Also, if you are an English or Chinese speaker, chances are you are already equipped with 10-20% of the Japanese vocabulary. Many so-called Japanese words are in fact Japonized pronunciations of English words. Maybe because I speak Chinese and English, I find it easy to speak understandable Japanese than understandable German. Of course, it is only my personal opinion. Everyone is different. It is absolutely normal that you have different ideas.
If you take learning Japanese seriously, i.e. with an aim to improve your income instead of just another hobby, JLPT is something you can't avoid. Yes. You can achieve native level fluency. But there are thousands of competitors who also have achieved native level fluency, and with a JLPT certificate.
The illiteracy rate is high in China because many of those illiterate people have not even received any education. It has very little to do with the writing system. Hong Kong and Taiwan also use Chinese (the traditional, more complicated form), but the illiteracy rates in these two places are close to zero.

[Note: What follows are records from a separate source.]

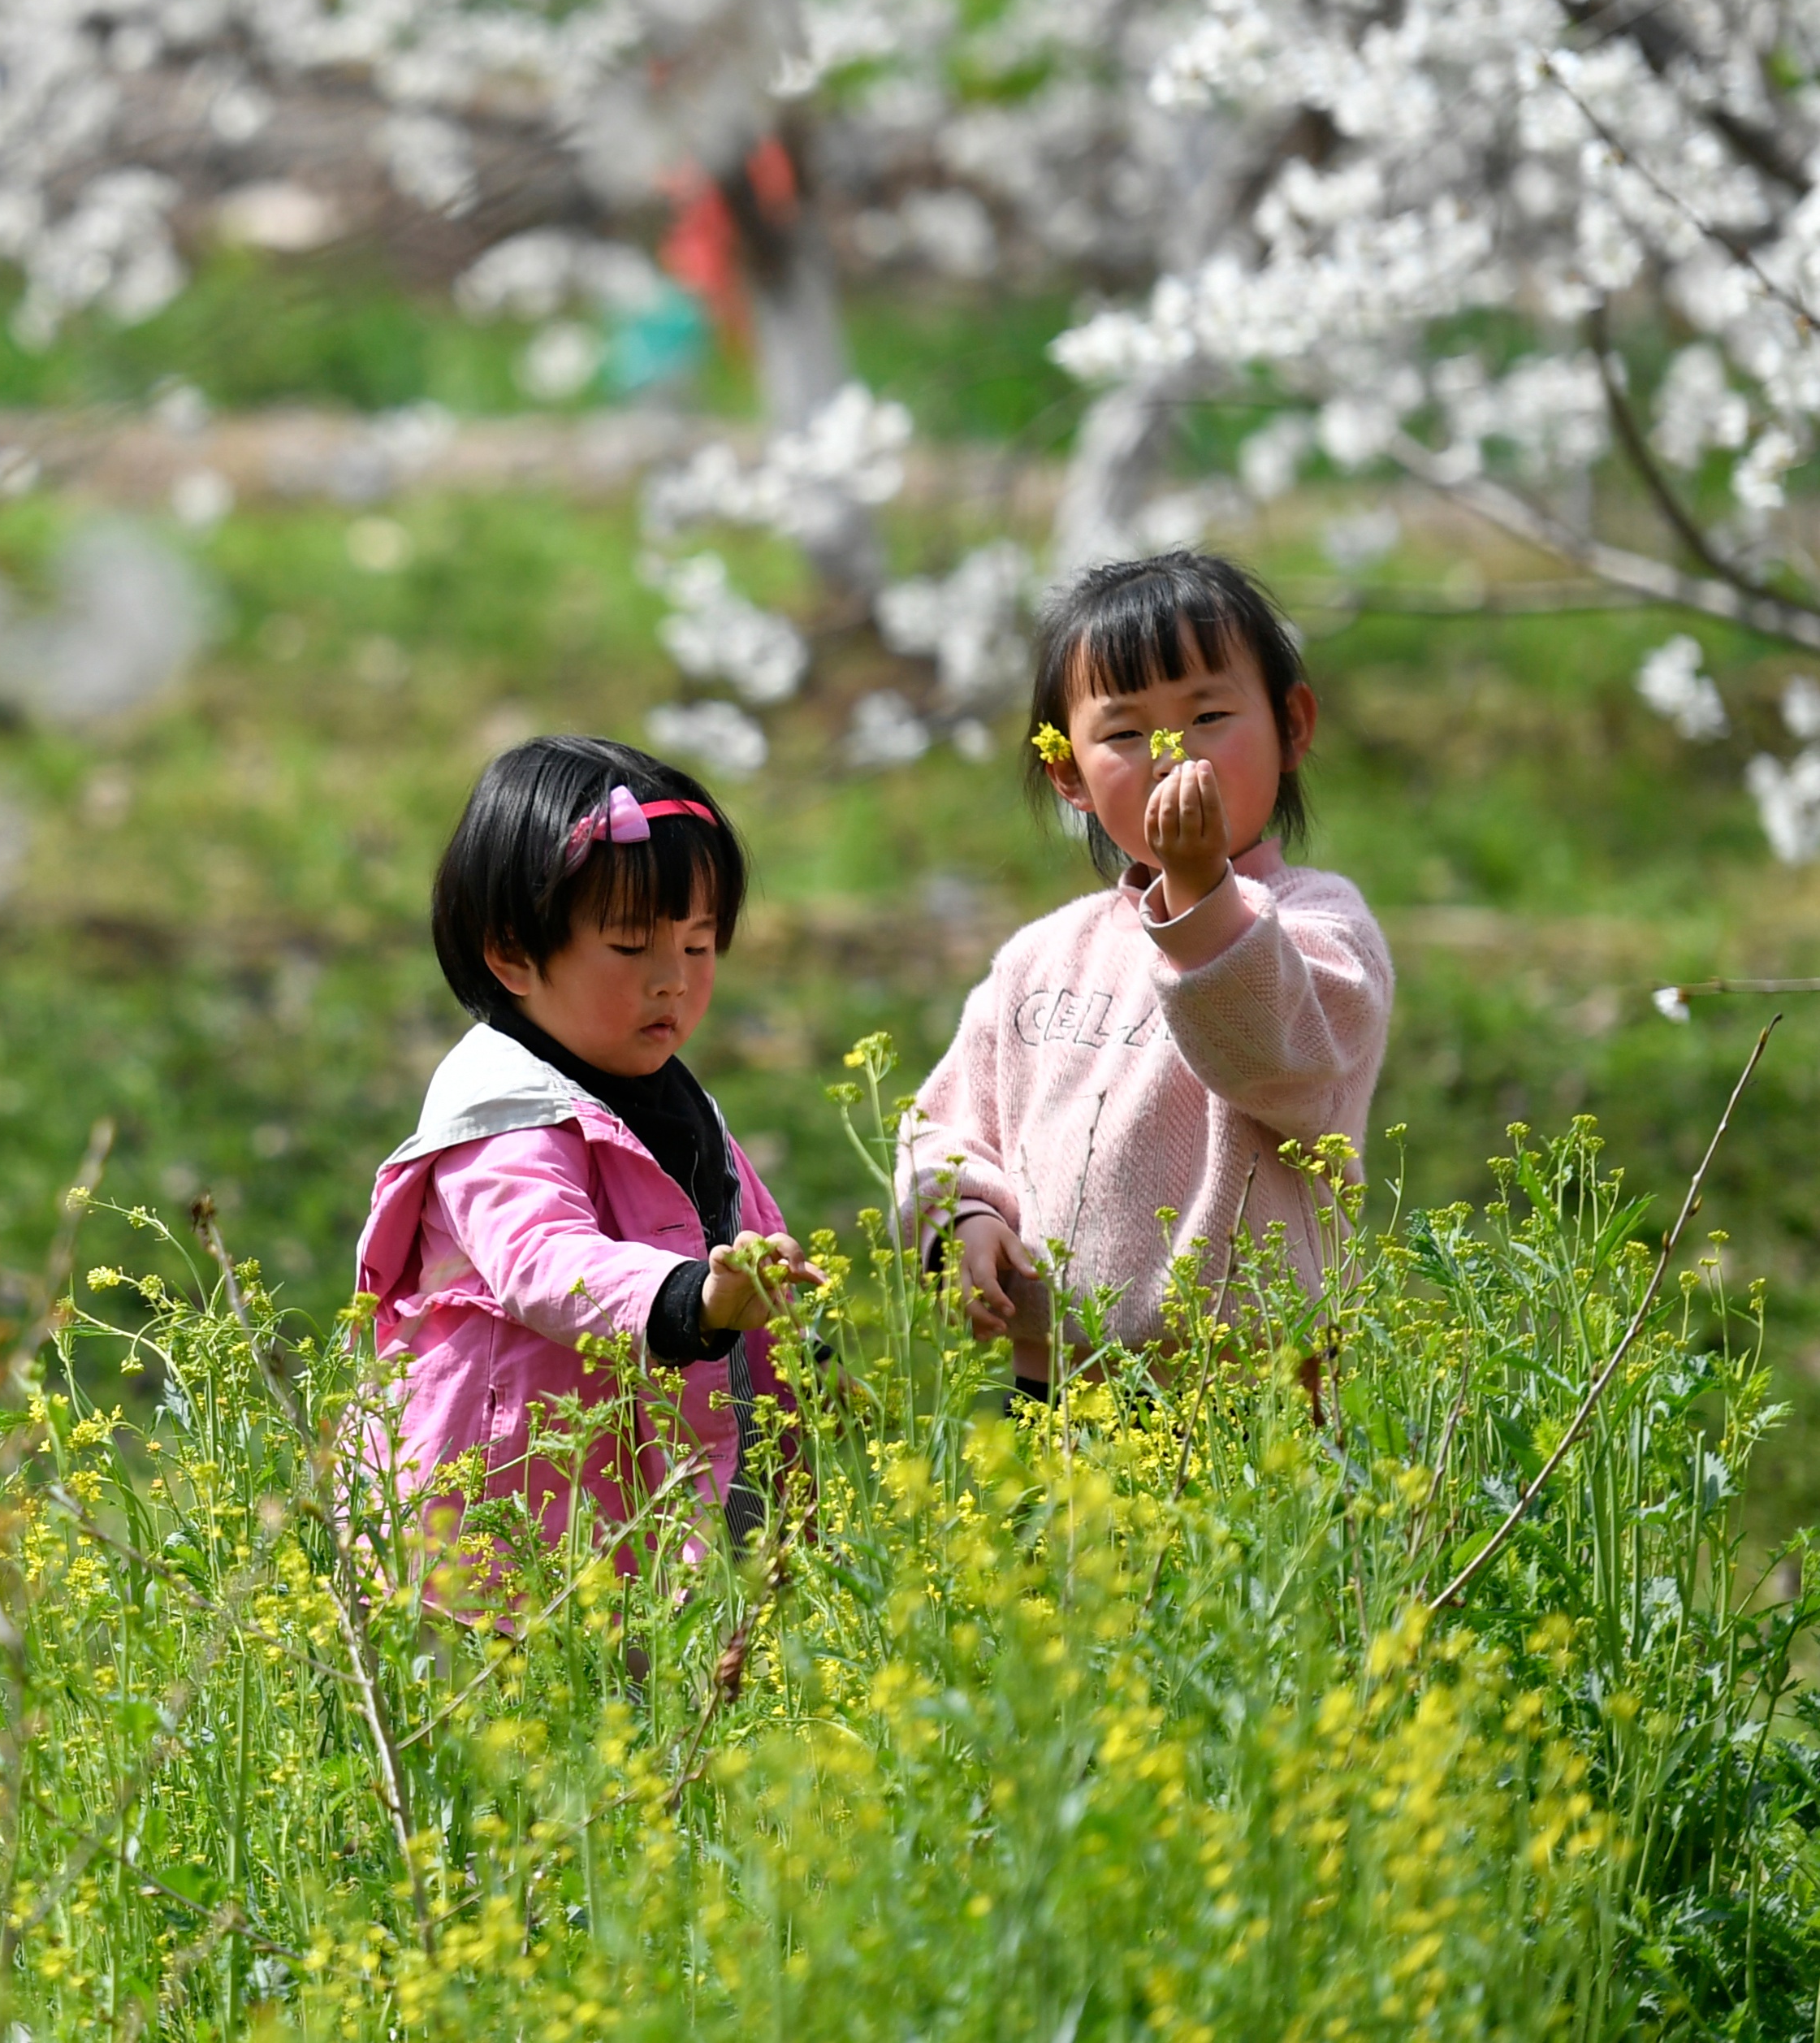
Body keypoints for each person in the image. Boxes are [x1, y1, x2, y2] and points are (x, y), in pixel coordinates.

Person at [897, 551, 1393, 1400]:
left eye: (1207, 715)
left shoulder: (1320, 925)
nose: (1171, 753)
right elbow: (945, 1126)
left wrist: (1204, 893)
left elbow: (1283, 1064)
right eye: (1126, 733)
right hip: (1058, 1387)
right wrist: (965, 1217)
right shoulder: (1040, 958)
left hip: (1252, 1392)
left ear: (1294, 727)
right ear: (1068, 775)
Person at [354, 736, 818, 1572]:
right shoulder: (499, 1111)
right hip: (503, 1542)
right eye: (633, 946)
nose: (672, 978)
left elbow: (741, 1239)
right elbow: (543, 1259)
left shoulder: (672, 1098)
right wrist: (687, 1300)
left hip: (640, 1515)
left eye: (699, 943)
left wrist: (797, 1364)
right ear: (513, 955)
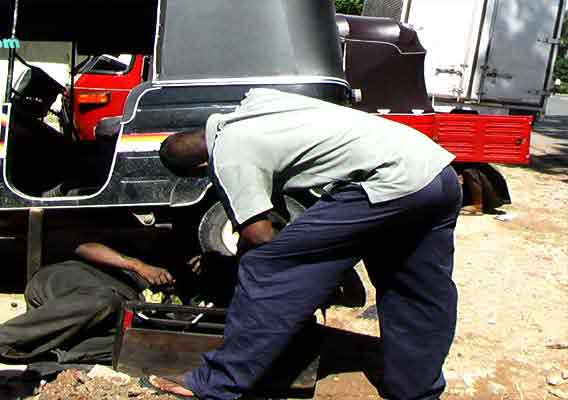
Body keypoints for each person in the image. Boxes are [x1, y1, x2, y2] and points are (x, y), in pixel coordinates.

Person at [151, 88, 462, 400]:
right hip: (436, 171)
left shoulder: (226, 157)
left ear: (200, 167)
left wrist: (237, 265)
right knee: (414, 289)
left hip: (388, 182)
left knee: (267, 267)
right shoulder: (256, 104)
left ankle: (217, 383)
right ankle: (418, 391)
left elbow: (260, 237)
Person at [0, 241, 194, 369]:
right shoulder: (153, 237)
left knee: (131, 346)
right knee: (106, 300)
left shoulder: (188, 283)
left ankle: (0, 350)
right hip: (66, 285)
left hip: (98, 319)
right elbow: (84, 247)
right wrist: (138, 266)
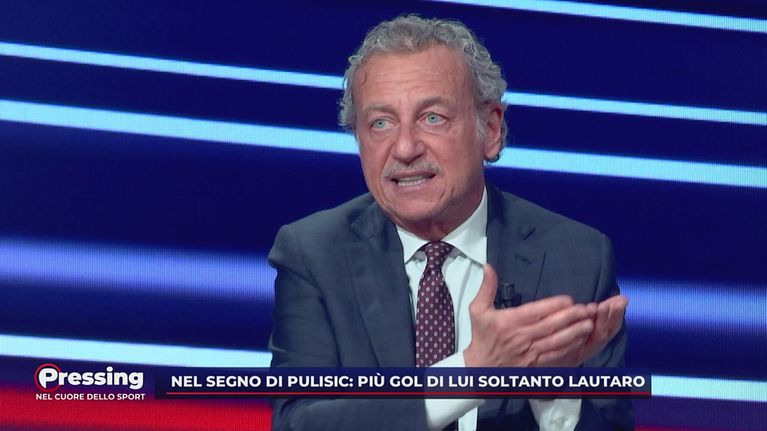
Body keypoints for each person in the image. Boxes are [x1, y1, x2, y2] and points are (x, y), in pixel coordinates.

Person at [268, 15, 631, 431]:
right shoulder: (314, 254)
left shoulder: (576, 257)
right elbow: (299, 421)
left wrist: (551, 388)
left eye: (432, 118)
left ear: (490, 130)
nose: (405, 148)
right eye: (381, 123)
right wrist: (471, 372)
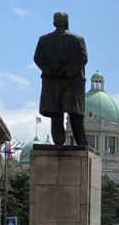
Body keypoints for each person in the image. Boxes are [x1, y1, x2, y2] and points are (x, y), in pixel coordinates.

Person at [34, 12, 88, 146]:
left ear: (54, 23)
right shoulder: (77, 39)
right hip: (72, 82)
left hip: (53, 81)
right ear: (67, 22)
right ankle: (81, 142)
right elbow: (82, 59)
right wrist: (66, 70)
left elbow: (38, 58)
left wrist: (51, 69)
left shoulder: (44, 40)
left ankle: (59, 141)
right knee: (75, 114)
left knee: (56, 114)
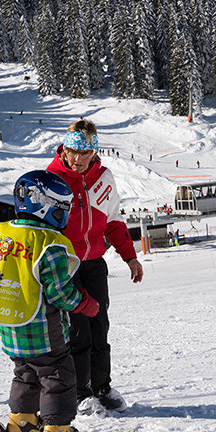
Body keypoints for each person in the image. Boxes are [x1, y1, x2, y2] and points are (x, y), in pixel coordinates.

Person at [0, 171, 99, 432]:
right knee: (57, 373)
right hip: (41, 325)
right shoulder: (50, 242)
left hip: (9, 321)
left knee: (25, 371)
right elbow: (59, 293)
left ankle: (21, 423)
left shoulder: (2, 232)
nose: (65, 214)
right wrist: (85, 304)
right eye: (62, 208)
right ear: (45, 205)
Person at [47, 120, 143, 413]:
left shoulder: (104, 177)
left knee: (100, 326)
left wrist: (130, 256)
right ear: (65, 147)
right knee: (78, 331)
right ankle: (80, 392)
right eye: (73, 150)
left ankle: (102, 386)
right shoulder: (52, 179)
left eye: (85, 152)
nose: (77, 158)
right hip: (67, 266)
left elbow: (113, 221)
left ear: (94, 152)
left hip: (95, 265)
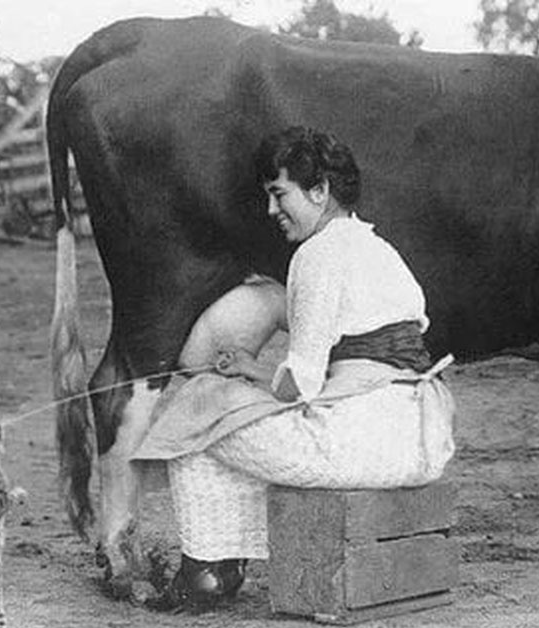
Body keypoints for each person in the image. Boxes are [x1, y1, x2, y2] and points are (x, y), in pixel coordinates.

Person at [133, 126, 456, 612]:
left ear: (319, 190)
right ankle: (222, 563)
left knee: (198, 411)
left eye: (279, 193)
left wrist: (241, 382)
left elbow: (301, 385)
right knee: (231, 413)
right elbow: (360, 365)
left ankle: (207, 572)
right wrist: (253, 370)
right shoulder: (380, 250)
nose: (271, 209)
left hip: (362, 447)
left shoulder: (317, 254)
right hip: (422, 438)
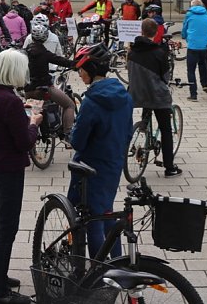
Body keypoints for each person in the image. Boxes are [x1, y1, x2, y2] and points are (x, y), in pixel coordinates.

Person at [0, 49, 40, 304]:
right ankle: (0, 292)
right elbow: (24, 142)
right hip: (7, 169)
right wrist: (34, 122)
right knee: (7, 227)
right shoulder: (10, 101)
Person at [68, 43, 133, 259]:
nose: (79, 73)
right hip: (113, 164)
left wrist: (72, 132)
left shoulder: (91, 102)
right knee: (106, 212)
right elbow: (129, 132)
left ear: (92, 69)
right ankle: (115, 262)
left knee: (93, 220)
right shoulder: (125, 96)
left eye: (81, 69)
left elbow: (78, 141)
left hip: (90, 167)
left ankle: (98, 270)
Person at [127, 19, 182, 177]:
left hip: (137, 94)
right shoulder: (159, 53)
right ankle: (169, 167)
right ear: (156, 32)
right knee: (166, 129)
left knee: (147, 113)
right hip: (157, 96)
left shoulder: (131, 52)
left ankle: (142, 131)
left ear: (141, 31)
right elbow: (165, 76)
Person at [24, 22, 76, 136]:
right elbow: (60, 60)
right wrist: (75, 64)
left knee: (32, 115)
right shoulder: (43, 53)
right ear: (45, 37)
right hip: (44, 88)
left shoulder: (25, 51)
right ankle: (68, 133)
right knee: (69, 105)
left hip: (28, 90)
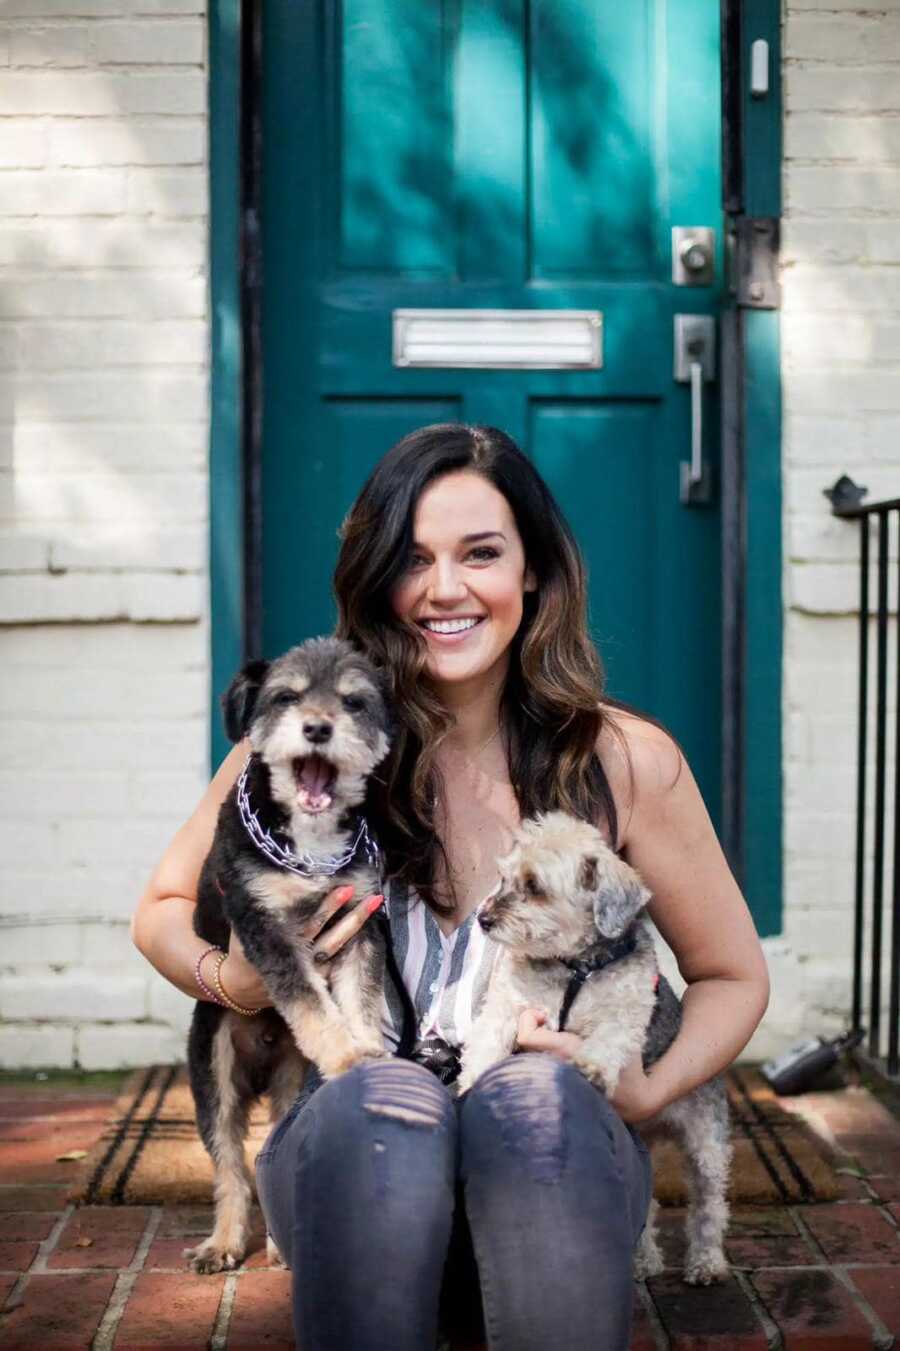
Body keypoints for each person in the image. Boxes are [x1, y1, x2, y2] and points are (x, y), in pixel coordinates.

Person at [132, 423, 769, 1351]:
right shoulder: (311, 745)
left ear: (535, 573)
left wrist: (641, 1088)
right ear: (377, 579)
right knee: (377, 1102)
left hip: (557, 1170)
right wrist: (236, 980)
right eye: (413, 558)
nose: (444, 588)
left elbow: (734, 976)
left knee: (536, 1101)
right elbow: (156, 913)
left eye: (481, 554)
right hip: (353, 1164)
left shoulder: (624, 762)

Steven, my point is: Do not study a lot of Kanji (the Remembering the Kanji way) at the beginning. I think you agree with me on this. But I strongly recommend that when you learn the word かう, you should immediately learn the Kanji 買. It will not only help you with terms like かいもの、ばいしゅう, but also saves you a lot of headache when you encounter the word 飼う. When we learn French, we do the same. When we are learning a noun, we don't just remember the noun, but also its gender so that we know whether we should use "le" or "la", "mon" or "ma". And when I learned English many years ago, I learned "go, went, gone" at the same time instead of individually. In other words, we need to learn things as a set. If the term you are learning can be written in Kanji, then learn the Kanji.